It’s been nigh on a year since the foremost cultural export of Mullumbimby, a town in Australia, promised she was "work, work, work, work, working on my shit." The refrain (from Iggy Azalea’s breakout hit "Work") hints at how a rapper with such an apparent demographic handicap—white, female, Antipodean—has managed to earn props from rap royalty like Nas while racking up YouTube views. Whether New York or New South Wales, hip-hop loves a hustler.
But has all that graft paid off on her major label debut? No doubt Azalea plays to her substantive strengths, penning tracks that rigidly comply to one of three categories: underdog triumphalism ("Impossible is Nothing"); girl power defiance ("Goddess," "Fuck Love"); and boy-baiting drama ("New Bitch" and "Black Widow" featuring Rita Ora).
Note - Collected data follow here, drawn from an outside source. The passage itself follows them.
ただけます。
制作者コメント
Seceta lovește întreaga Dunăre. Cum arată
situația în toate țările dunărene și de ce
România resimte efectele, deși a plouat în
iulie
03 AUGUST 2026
More striking is her stylistic growth. Where mixtape Azalea crowded the beat, tripping over her (let’s be honest) cartoonish accent, album Azalea has learned to let it breathe. With production this melodic, flitting from pathos-drenched strings to bouncy club synths, the newly composed sound of Azalea is sure to resonate around teenagers’ bedrooms this summer.
It might not permeate beyond, though. The New Classic knows its audience so well that it largely alienates those outside it. To grown-up ears, it sounds like a confection. This is a good album. But classic? For that, Iggy will still have to work harder.